I only met the man once, when we attended a conference together and I got to spend some time with him in a group talking one afternoon on a porch. Though frightened at his intellect (don’t say anything stupid, I told myself), he was courteous and gentle. His ferocious satire was something that he did not import into all pastoral and personal relations. One friend who got to know him a number of years ago told me he was completely unaware of Fr. Mankowski’s satirical work. Those who knew him well all testify to the perception that he would never have told a man whose mother was dying that he was “off duty.” When not teaching he would spend time working with the Missionaries of Charity or help out with ordinary parishes, bringing sacraments, listening, and giving gentle counsel to ordinary people. His asceticism was thorough but not severe or gaudy. His clothes were clean but threadbare. He was not gaunt, but Phil Lawler recalled visiting him when he taught in Rome and finding that he could not recommend a local restaurant.

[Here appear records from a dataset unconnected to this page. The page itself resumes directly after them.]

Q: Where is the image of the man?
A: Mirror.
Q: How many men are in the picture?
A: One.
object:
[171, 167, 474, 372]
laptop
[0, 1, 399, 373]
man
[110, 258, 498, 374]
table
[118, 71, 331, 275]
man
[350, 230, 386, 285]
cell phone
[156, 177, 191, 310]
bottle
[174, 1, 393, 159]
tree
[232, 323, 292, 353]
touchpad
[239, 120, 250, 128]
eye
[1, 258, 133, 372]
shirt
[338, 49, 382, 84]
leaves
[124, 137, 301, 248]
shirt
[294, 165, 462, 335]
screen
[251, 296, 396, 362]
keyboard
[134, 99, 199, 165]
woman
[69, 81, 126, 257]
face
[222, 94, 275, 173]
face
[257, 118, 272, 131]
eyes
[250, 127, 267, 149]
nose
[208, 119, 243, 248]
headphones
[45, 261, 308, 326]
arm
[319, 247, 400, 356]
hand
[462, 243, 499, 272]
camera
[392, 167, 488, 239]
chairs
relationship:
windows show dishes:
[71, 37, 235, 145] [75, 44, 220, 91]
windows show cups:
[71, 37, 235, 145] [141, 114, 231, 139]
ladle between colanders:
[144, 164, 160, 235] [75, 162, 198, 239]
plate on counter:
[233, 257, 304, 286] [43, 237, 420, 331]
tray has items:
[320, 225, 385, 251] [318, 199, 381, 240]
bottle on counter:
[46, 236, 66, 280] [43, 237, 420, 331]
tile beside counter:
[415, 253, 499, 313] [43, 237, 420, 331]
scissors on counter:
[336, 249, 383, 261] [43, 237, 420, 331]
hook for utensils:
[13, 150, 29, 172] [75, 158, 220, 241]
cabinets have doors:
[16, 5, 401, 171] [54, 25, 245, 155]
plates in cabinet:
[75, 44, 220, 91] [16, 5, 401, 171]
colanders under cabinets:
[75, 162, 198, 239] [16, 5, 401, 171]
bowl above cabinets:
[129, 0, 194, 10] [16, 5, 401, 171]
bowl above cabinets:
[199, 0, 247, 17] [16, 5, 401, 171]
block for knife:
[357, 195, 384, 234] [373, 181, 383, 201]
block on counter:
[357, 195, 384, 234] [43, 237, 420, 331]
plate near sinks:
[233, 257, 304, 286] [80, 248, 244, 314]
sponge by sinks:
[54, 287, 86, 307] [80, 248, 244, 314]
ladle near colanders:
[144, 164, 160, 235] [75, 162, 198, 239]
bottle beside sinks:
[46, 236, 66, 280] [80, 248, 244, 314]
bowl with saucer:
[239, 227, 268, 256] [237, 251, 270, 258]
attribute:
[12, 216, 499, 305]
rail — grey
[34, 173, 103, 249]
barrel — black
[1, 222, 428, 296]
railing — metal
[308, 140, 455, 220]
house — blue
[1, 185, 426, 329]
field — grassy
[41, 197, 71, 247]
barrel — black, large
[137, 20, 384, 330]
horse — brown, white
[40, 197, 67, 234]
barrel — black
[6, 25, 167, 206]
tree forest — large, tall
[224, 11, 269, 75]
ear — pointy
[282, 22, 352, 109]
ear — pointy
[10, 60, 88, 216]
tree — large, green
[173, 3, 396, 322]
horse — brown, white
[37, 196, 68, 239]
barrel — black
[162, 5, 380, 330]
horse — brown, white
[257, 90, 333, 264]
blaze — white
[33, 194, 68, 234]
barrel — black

Despite not being able to exercise leadership in the Jesuits, he was allowed to remain in the order and occasionally even asked to speak. Years ago when I had newly discovered Fr. Mankowski’s writings, a Jesuit scholastic I knew at Fordham University told me about attending the ordinations of Jesuits from another province. Fr. Mankowski had preached at the Mass, he said, and given a rather shocking homily. St. Ignatius of Loyola, said Fr. Mankowski, had initially desired not to start a religious order but join an existing one. The criterion the saint had used for choosing an order was this: He wanted the most corrupt and dissolute order possible so that he might suffer as much as possible for Christ. Today, Fr. Mankowski, had observed, St. Ignatius would certainly be a Jesuit.

The sticking-it-to-the-man aspect of this story appealed to me when I first heard it and still does. But what has come home to me much more since then is the deep truth present. This attitude of wishing to suffer for Christ is one that neither comes naturally nor, for most Christians, even supernaturally—at least all at once. In any case, the kind of suffering that one would encounter in a corrupt religious order is certainly not the kind anybody wants. I identify much more with another sentiment voiced by Flannery O’Connor: I couldn’t be a saint, but I might be able to be a martyr if they killed me real quick.

Fr. Mankowski might not have known how difficult it would be to be a Jesuit when he entered the order originally. He probably did not know when he began about the deep corruption in the Catholic hierarchy either. But he learned and gradually came to understand that the crisis in the Church concerning clerical behavior and culture had been brewing long before the 1960s; it was not something that could be solved as easily as many believed. With his deep knowledge of history, he also realized that true golden ages did not always appear so at the time. Even in those golden ages resurrection is always and only on the far side of crucifixion. If that is the case for the Master, it will be so for the servants.

Catholics can resent their tough row to hoe or can embrace it as the way of the cross—a way that will indeed often involve more suffering from the Church than for her. If they do, they may find that “real quick martyrdom” is not the only option. Real saintliness, in the tradition of St. Ignatius and Fr. Paul, may well be in the cards. In this way the Catholic claims that seem so often pale and weak may appear yet again as if written on the sun.